### THE INPUT
▬▬▬
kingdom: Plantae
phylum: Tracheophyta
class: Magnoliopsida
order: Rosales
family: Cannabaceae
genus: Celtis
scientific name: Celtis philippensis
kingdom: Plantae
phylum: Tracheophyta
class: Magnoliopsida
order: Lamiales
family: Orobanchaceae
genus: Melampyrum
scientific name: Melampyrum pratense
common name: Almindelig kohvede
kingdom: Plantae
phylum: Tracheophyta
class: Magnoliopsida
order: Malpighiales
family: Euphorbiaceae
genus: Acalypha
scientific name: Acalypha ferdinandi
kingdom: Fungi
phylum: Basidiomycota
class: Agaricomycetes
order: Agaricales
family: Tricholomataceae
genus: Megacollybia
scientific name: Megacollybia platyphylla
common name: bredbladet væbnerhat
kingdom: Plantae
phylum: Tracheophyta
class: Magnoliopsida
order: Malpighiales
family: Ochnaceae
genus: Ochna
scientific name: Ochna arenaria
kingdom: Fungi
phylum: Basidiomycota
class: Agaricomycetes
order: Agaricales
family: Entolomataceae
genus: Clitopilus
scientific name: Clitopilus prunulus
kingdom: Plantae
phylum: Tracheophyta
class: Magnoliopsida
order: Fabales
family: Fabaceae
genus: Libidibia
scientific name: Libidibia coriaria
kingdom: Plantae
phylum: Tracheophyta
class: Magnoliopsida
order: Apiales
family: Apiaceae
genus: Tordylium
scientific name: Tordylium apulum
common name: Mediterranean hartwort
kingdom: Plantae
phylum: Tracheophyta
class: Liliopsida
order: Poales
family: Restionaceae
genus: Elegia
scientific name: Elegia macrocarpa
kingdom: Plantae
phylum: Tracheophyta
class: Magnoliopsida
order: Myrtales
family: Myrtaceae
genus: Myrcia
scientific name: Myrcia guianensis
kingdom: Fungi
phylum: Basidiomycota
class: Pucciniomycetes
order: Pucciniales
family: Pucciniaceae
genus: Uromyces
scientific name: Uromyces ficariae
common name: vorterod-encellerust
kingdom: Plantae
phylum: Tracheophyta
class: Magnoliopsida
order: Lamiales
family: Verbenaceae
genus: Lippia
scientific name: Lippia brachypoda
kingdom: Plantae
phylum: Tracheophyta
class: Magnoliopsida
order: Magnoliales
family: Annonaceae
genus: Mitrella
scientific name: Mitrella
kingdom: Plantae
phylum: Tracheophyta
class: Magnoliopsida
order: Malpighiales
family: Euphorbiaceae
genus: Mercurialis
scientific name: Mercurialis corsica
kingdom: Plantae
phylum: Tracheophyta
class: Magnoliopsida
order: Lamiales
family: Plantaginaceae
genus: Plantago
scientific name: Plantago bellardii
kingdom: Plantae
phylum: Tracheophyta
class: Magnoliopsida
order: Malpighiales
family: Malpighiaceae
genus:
▬▬▬
### TASK INSTRUCTIONS
Update the rows above by replacing each "scientific name" with "species name", keeping everything else the same.

### TASK RESULT
kingdom: Plantae
phylum: Tracheophyta
class: Magnoliopsida
order: Rosales
family: Cannabaceae
genus: Celtis
species name: Celtis philippensis
kingdom: Plantae
phylum: Tracheophyta
class: Magnoliopsida
order: Lamiales
family: Orobanchaceae
genus: Melampyrum
species name: Melampyrum pratense
common name: Almindelig kohvede
kingdom: Plantae
phylum: Tracheophyta
class: Magnoliopsida
order: Malpighiales
family: Euphorbiaceae
genus: Acalypha
species name: Acalypha ferdinandi
kingdom: Fungi
phylum: Basidiomycota
class: Agaricomycetes
order: Agaricales
family: Tricholomataceae
genus: Megacollybia
species name: Megacollybia platyphylla
common name: bredbladet væbnerhat
kingdom: Plantae
phylum: Tracheophyta
class: Magnoliopsida
order: Malpighiales
family: Ochnaceae
genus: Ochna
species name: Ochna arenaria
kingdom: Fungi
phylum: Basidiomycota
class: Agaricomycetes
order: Agaricales
family: Entolomataceae
genus: Clitopilus
species name: Clitopilus prunulus
kingdom: Plantae
phylum: Tracheophyta
class: Magnoliopsida
order: Fabales
family: Fabaceae
genus: Libidibia
species name: Libidibia coriaria
kingdom: Plantae
phylum: Tracheophyta
class: Magnoliopsida
order: Apiales
family: Apiaceae
genus: Tordylium
species name: Tordylium apulum
common name: Mediterranean hartwort
kingdom: Plantae
phylum: Tracheophyta
class: Liliopsida
order: Poales
family: Restionaceae
genus: Elegia
species name: Elegia macrocarpa
kingdom: Plantae
phylum: Tracheophyta
class: Magnoliopsida
order: Myrtales
family: Myrtaceae
genus: Myrcia
species name: Myrcia guianensis
kingdom: Fungi
phylum: Basidiomycota
class: Pucciniomycetes
order: Pucciniales
family: Pucciniaceae
genus: Uromyces
species name: Uromyces ficariae
common name: vorterod-encellerust
kingdom: Plantae
phylum: Tracheophyta
class: Magnoliopsida
order: Lamiales
family: Verbenaceae
genus: Lippia
species name: Lippia brachypoda
kingdom: Plantae
phylum: Tracheophyta
class: Magnoliopsida
order: Magnoliales
family: Annonaceae
genus: Mitrella
species name: Mitrella
kingdom: Plantae
phylum: Tracheophyta
class: Magnoliopsida
order: Malpighiales
family: Euphorbiaceae
genus: Mercurialis
species name: Mercurialis corsica
kingdom: Plantae
phylum: Tracheophyta
class: Magnoliopsida
order: Lamiales
family: Plantaginaceae
genus: Plantago
species name: Plantago bellardii
kingdom: Plantae
phylum: Tracheophyta
class: Magnoliopsida
order: Malpighiales
family: Malpighiaceae
genus:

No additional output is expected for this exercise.